**PROBLEM**
Retype all of the records below word for word, leaving out the pictures.
─── DATA TO EXAMINE
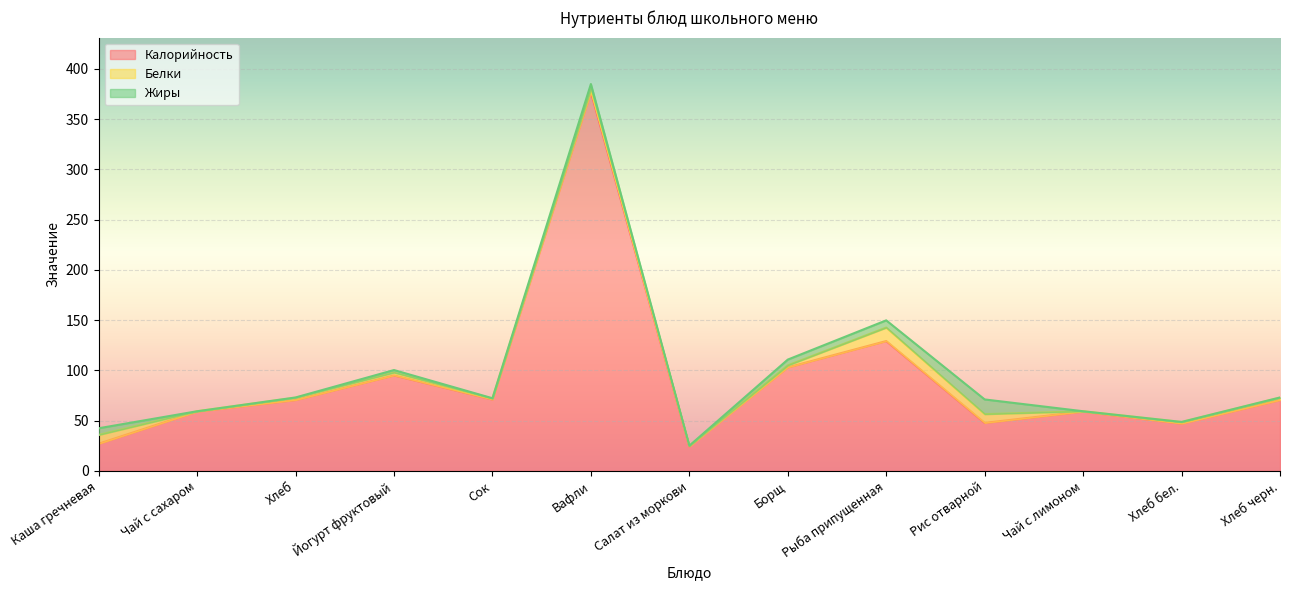

Reading right to left, extract all data points from this chart.

Калорийность: 70.5	47.0	59.0	47.7	129.2	103.0	24.2	377.0	71.0	95.0	70.5	59.0	27.0
Белки: 2.3	1.5	0.3	8.7	13.4	2.0	0.7	3.0	1.0	2.8	2.3	0.3	8.8
Жиры: 0.2	0.2	0.1	14.6	7.2	5.8	0.1	5.0	0.2	2.5	0.2	0.1	6.6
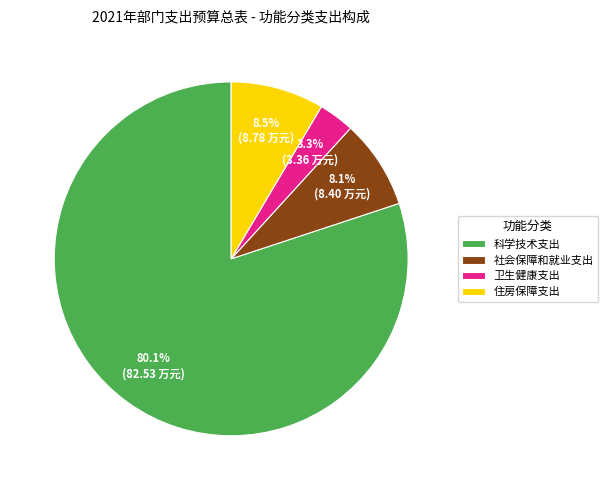

What is the total percentage of 住房保障支出 and 卫生健康支出?

11.8%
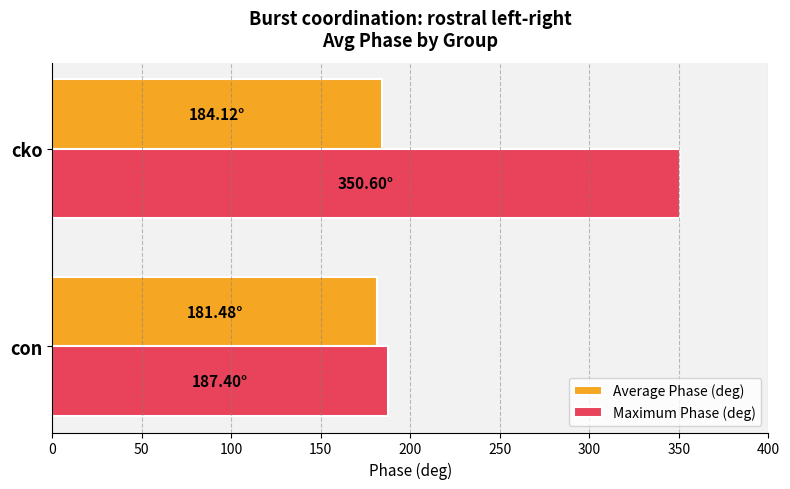

How many data points in Maximum Phase (deg) are less than 350?

1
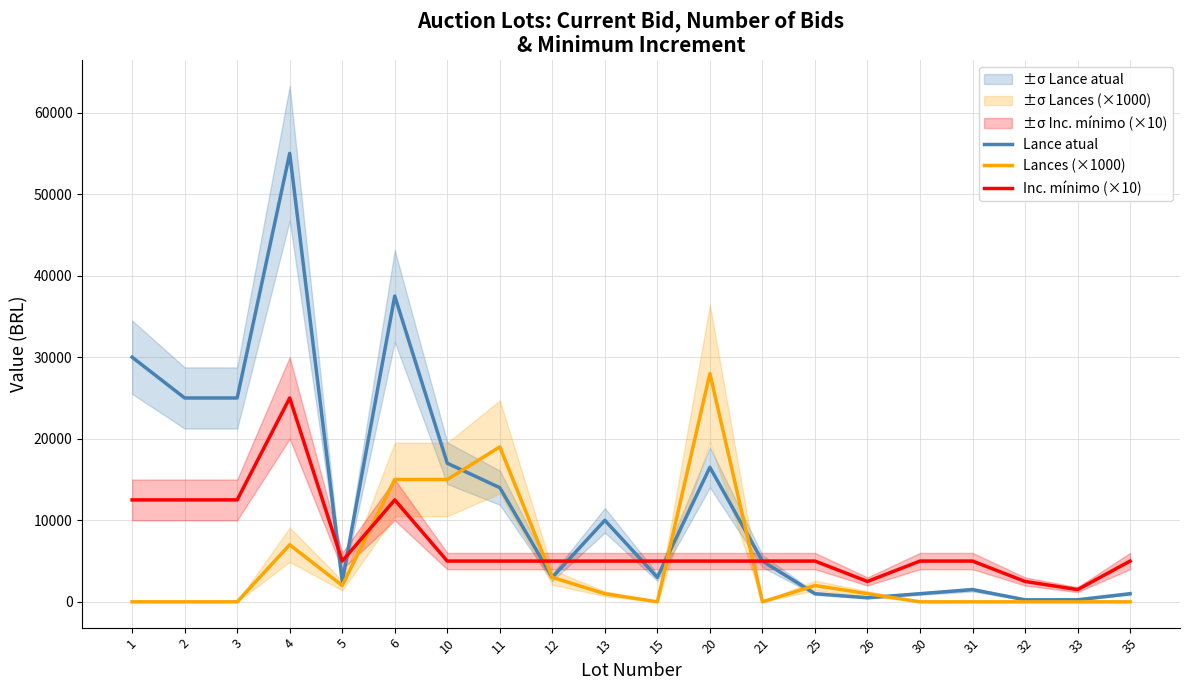

In Lance atual, how many points are lower than both neighbors (excluding endpoints)?

4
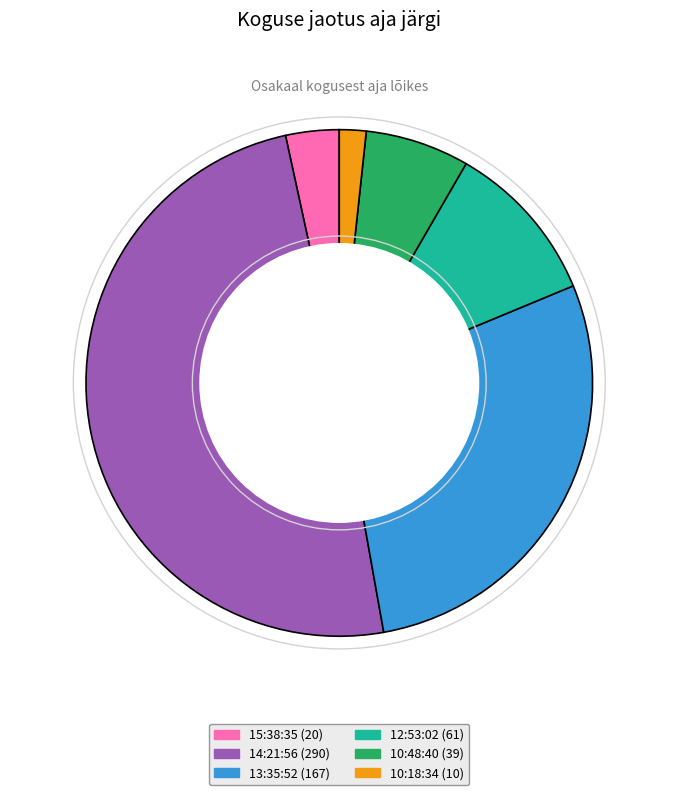

Rank the categories by value from lowest to highest.

10:18:34, 15:38:35, 10:48:40, 12:53:02, 13:35:52, 14:21:56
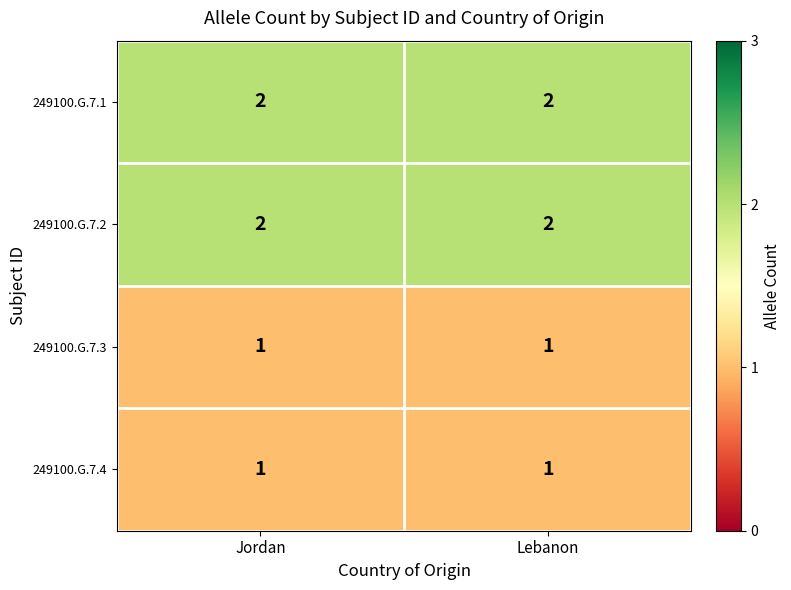

The value of 249100.G.7.2 at Lebanon is 2. True or false?

True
──────
**EXERCISE RESPONSE**
Reading right to left, extract all data points from this chart.

Калорийность: 70.5	47.0	59.0	47.7	129.2	103.0	24.2	377.0	71.0	95.0	70.5	59.0	27.0
Белки: 2.3	1.5	0.3	8.7	13.4	2.0	0.7	3.0	1.0	2.8	2.3	0.3	8.8
Жиры: 0.2	0.2	0.1	14.6	7.2	5.8	0.1	5.0	0.2	2.5	0.2	0.1	6.6

What is the total percentage of 住房保障支出 and 卫生健康支出?

11.8%

How many data points in Maximum Phase (deg) are less than 350?

1

In Lance atual, how many points are lower than both neighbors (excluding endpoints)?

4

Rank the categories by value from lowest to highest.

10:18:34, 15:38:35, 10:48:40, 12:53:02, 13:35:52, 14:21:56

The value of 249100.G.7.2 at Lebanon is 2. True or false?

True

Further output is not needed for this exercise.